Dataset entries
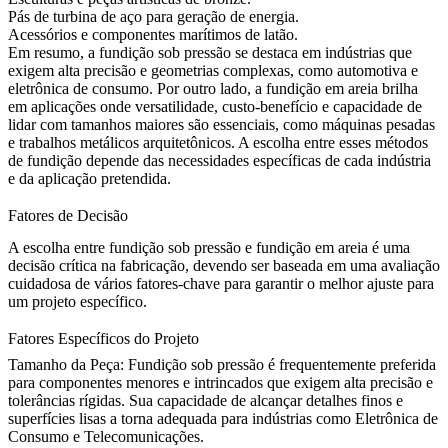
Pás de turbina de aço para geração de energia.
Acessórios e componentes marítimos de latão.
Em resumo, a fundição sob pressão se destaca em indústrias que
exigem alta precisão e geometrias complexas, como automotiva e
eletrônica de consumo. Por outro lado, a fundição em areia brilha
em aplicações onde versatilidade, custo-benefício e capacidade de
lidar com tamanhos maiores são essenciais, como máquinas pesadas
e trabalhos metálicos arquitetônicos. A escolha entre esses métodos
de fundição depende das necessidades específicas de cada indústria
e da aplicação pretendida.
Fatores de Decisão
A escolha entre fundição sob pressão e fundição em areia é uma
decisão crítica na fabricação, devendo ser baseada em uma avaliação
cuidadosa de vários fatores-chave para garantir o melhor ajuste para
um projeto específico.
Fatores Específicos do Projeto
Tamanho da Peça:
Fundição sob pressão é frequentemente preferida
para componentes menores e intrincados que exigem alta precisão e
tolerâncias rígidas. Sua capacidade de alcançar detalhes finos e
superfícies lisas a torna adequada para indústrias como Eletrônica de
Consumo e Telecomunicações.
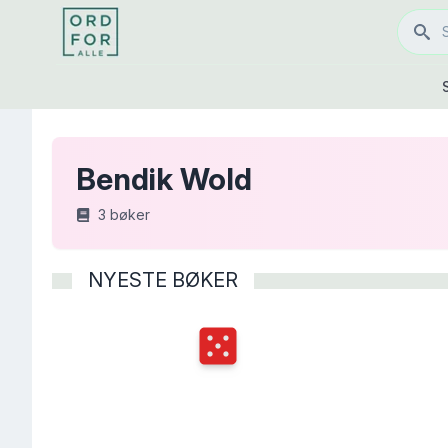
Bendik Wold
3
bøker
NYESTE BØKER
Terningkast
5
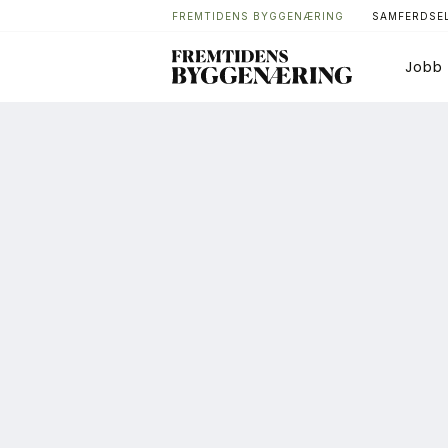
FREMTIDENS BYGGENÆRING
SAMFERDSEL
Jobb
Bygg
T
Arkitektur
A
Bærekraft
A
Digitalisering
A
Eiendom
K
Øvrige
L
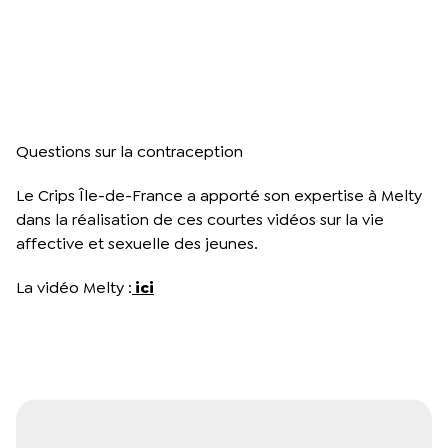
Questions sur la contraception
Le Crips Île-de-France a apporté son expertise à Melty
dans la réalisation de ces courtes vidéos sur la vie
affective et sexuelle des jeunes.
La vidéo Melty :
ici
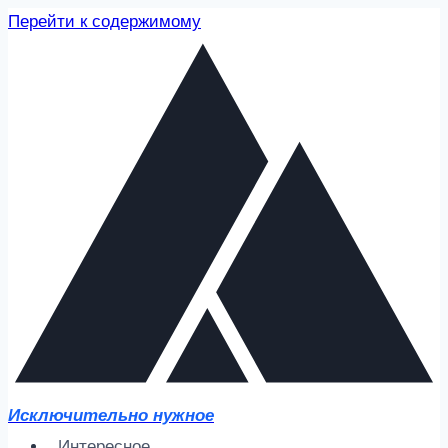
Перейти к содержимому
Исключительно нужное
Интересное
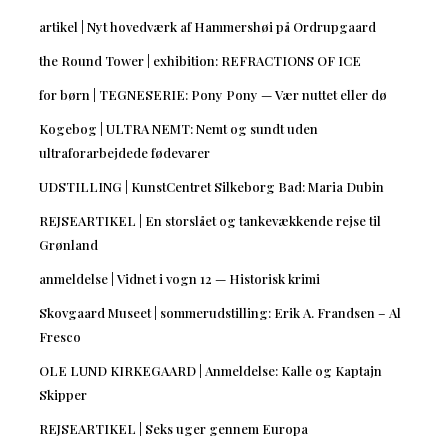
artikel | Nyt hovedværk af Hammershøi på Ordrupgaard
the Round Tower | exhibition: REFRACTIONS OF ICE
for børn | TEGNESERIE: Pony Pony — Vær nuttet eller dø
Kogebog | ULTRA NEMT: Nemt og sundt uden
ultraforarbejdede fødevarer
UDSTILLING | KunstCentret Silkeborg Bad: Maria Dubin
REJSEARTIKEL | En storslået og tankevækkende rejse til
Grønland
anmeldelse | Vidnet i vogn 12 — Historisk krimi
Skovgaard Museet | sommerudstilling: Erik A. Frandsen – Al
Fresco
OLE LUND KIRKEGAARD | Anmeldelse: Kalle og Kaptajn
Skipper
REJSEARTIKEL | Seks uger gennem Europa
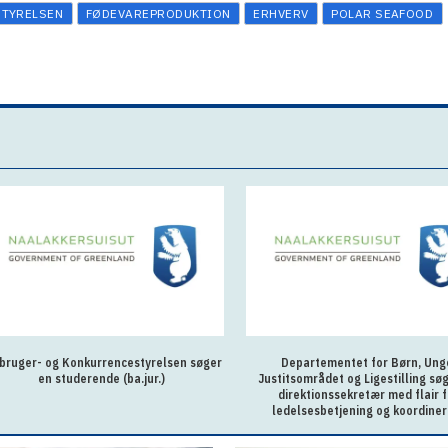
STYRELSEN
FØDEVAREPRODUKTION
ERHVERV
POLAR SEAFOOD
bruger- og Konkurrencestyrelsen søger
Departementet for Børn, Ung
en studerende (ba.jur.)
Justitsområdet og Ligestilling sø
direktionssekretær med flair f
ledelsesbetjening og koordiner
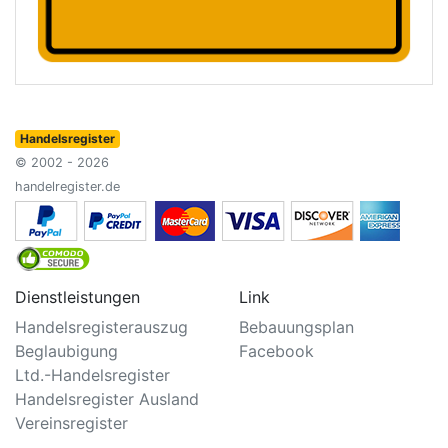
Handelsregister
© 2002 - 2026
handelregister.de
Dienstleistungen
Link
Handelsregisterauszug
Bebauungsplan
Beglaubigung
Facebook
Ltd.-Handelsregister
Handelsregister Ausland
Vereinsregister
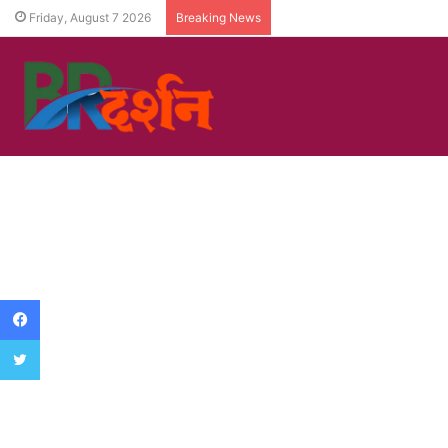
Friday, August 7 2026
Breaking News
Facebook
Twitter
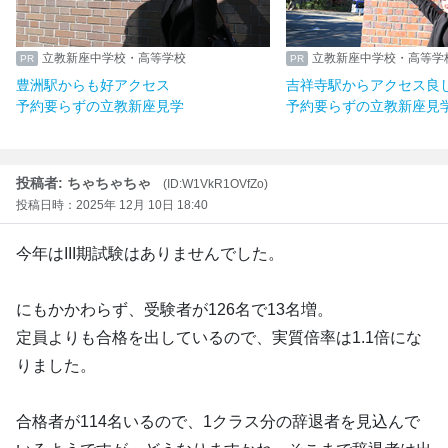
立教新座中学校・高等学校
立教新座中学校・高等学
豊洲駅からも好アクセス
吉祥寺駅からアクセス良
予約要らずの立教新座見学
予約要らずの立教新座見
投稿者: ちゃちゃちゃ
(ID:W1VkR1OVfZo)
投稿日時：2025年 12月 10日 18:40
今年はIII期試験はありませんでした。
にもかかわらず、受験者が126名で13名増。
定員よりも合格を出しているので、実質倍率は1.1倍にな
りました。
合格者が114名いるので、1クラス分の辞退者を見込んで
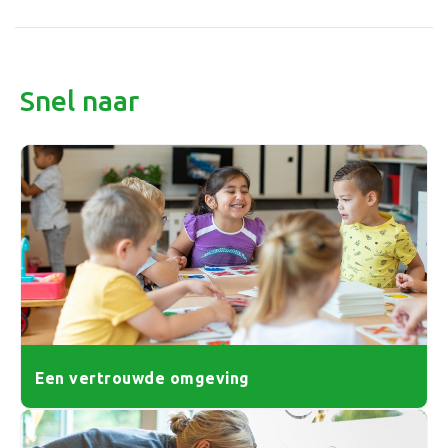
Snel naar
Een vertrouwde omgeving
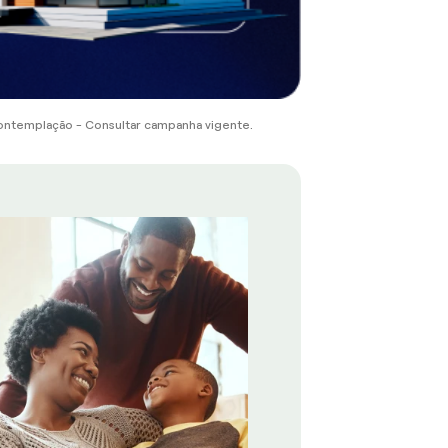
ontemplação - Consultar campanha vigente.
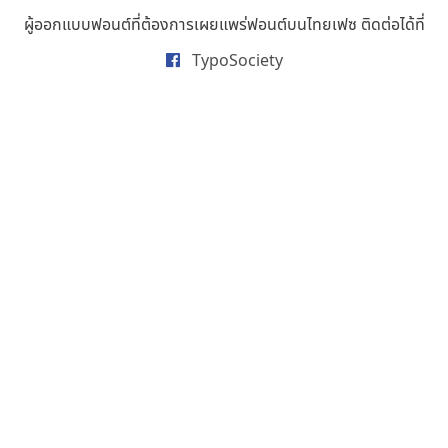
ธารทิพย์ เกตุย้อย
ผู้ออกแบบฟอนต์ที่ต้องการเผยแพร่ฟอนต์บนไทยเฟซ ติดต่อได้ที่
นิกร ศิริสวัสดิ์
TypoSociety
นิวัฒน์ ภัทโรวาสน์
นพิน วรรณบูรณ์
นภนต์ พุทธิพัฒนกุล
นำโชค สินมงคลรักษา
บีทีเอ็น ฟอนต์
บุษกร ฮวบแช่ม
บวร จรดล
ปรัชญา สิงห์โต
ปริญญา โรจน์อารยานนท์
ประชิด ทิณบุตร
ประชาธิปไทป์
ปาณิสรา ฉัตรเดชาชัย
พิชยา โพธิปัสสา
พูลลาภ วีระธนาบุตร
พ็อกเก็ตฟอนต์
พงศธรณ์ สระอุทัย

## Your task:
Give back the records above word for word, minus any image they hold.

## Reply:
Pás de turbina de aço para geração de energia.
Acessórios e componentes marítimos de latão.
Em resumo, a fundição sob pressão se destaca em indústrias que
exigem alta precisão e geometrias complexas, como automotiva e
eletrônica de consumo. Por outro lado, a fundição em areia brilha
em aplicações onde versatilidade, custo-benefício e capacidade de
lidar com tamanhos maiores são essenciais, como máquinas pesadas
e trabalhos metálicos arquitetônicos. A escolha entre esses métodos
de fundição depende das necessidades específicas de cada indústria
e da aplicação pretendida.
Fatores de Decisão
A escolha entre fundição sob pressão e fundição em areia é uma
decisão crítica na fabricação, devendo ser baseada em uma avaliação
cuidadosa de vários fatores-chave para garantir o melhor ajuste para
um projeto específico.
Fatores Específicos do Projeto
Tamanho da Peça:
Fundição sob pressão é frequentemente preferida
para componentes menores e intrincados que exigem alta precisão e
tolerâncias rígidas. Sua capacidade de alcançar detalhes finos e
superfícies lisas a torna adequada para indústrias como Eletrônica de
Consumo e Telecomunicações.
Bendik Wold
3
bøker
NYESTE BØKER
Terningkast
5
FREMTIDENS BYGGENÆRING
SAMFERDSEL
Jobb
Bygg
T
Arkitektur
A
Bærekraft
A
Digitalisering
A
Eiendom
K
Øvrige
L
Questions sur la contraception
Le Crips Île-de-France a apporté son expertise à Melty
dans la réalisation de ces courtes vidéos sur la vie
affective et sexuelle des jeunes.
La vidéo Melty :
ici
Перейти к содержимому
Исключительно нужное
Интересное
artikel | Nyt hovedværk af Hammershøi på Ordrupgaard
the Round Tower | exhibition: REFRACTIONS OF ICE
for børn | TEGNESERIE: Pony Pony — Vær nuttet eller dø
Kogebog | ULTRA NEMT: Nemt og sundt uden
ultraforarbejdede fødevarer
UDSTILLING | KunstCentret Silkeborg Bad: Maria Dubin
REJSEARTIKEL | En storslået og tankevækkende rejse til
Grønland
anmeldelse | Vidnet i vogn 12 — Historisk krimi
Skovgaard Museet | sommerudstilling: Erik A. Frandsen – Al
Fresco
OLE LUND KIRKEGAARD | Anmeldelse: Kalle og Kaptajn
Skipper
REJSEARTIKEL | Seks uger gennem Europa
STYRELSEN
FØDEVAREPRODUKTION
ERHVERV
POLAR SEAFOOD
bruger- og Konkurrencestyrelsen søger
Departementet for Børn, Ung
en studerende (ba.jur.)
Justitsområdet og Ligestilling sø
direktionssekretær med flair f
ledelsesbetjening og koordiner
Handelsregister
© 2002 - 2026
handelregister.de
Dienstleistungen
Link
Handelsregisterauszug
Bebauungsplan
Beglaubigung
Facebook
Ltd.-Handelsregister
Handelsregister Ausland
Vereinsregister
Friday, August 7 2026
Breaking News
Facebook
Twitter
立教新座中学校・高等学校
立教新座中学校・高等学
豊洲駅からも好アクセス
吉祥寺駅からアクセス良
予約要らずの立教新座見学
予約要らずの立教新座見
投稿者: ちゃちゃちゃ
(ID:W1VkR1OVfZo)
投稿日時：2025年 12月 10日 18:40
今年はIII期試験はありませんでした。
にもかかわらず、受験者が126名で13名増。
定員よりも合格を出しているので、実質倍率は1.1倍にな
りました。
合格者が114名いるので、1クラス分の辞退者を見込んで
Snel naar
Een vertrouwde omgeving
ontemplação - Consultar campanha vigente.
ธารทิพย์ เกตุย้อย
ผู้ออกแบบฟอนต์ที่ต้องการเผยแพร่ฟอนต์บนไทยเฟซ ติดต่อได้ที่
นิกร ศิริสวัสดิ์
TypoSociety
นิวัฒน์ ภัทโรวาสน์
นพิน วรรณบูรณ์
นภนต์ พุทธิพัฒนกุล
นำโชค สินมงคลรักษา
บีทีเอ็น ฟอนต์
บุษกร ฮวบแช่ม
บวร จรดล
ปรัชญา สิงห์โต
ปริญญา โรจน์อารยานนท์
ประชิด ทิณบุตร
ประชาธิปไทป์
ปาณิสรา ฉัตรเดชาชัย
พิชยา โพธิปัสสา
พูลลาภ วีระธนาบุตร
พ็อกเก็ตฟอนต์
พงศธรณ์ สระอุทัย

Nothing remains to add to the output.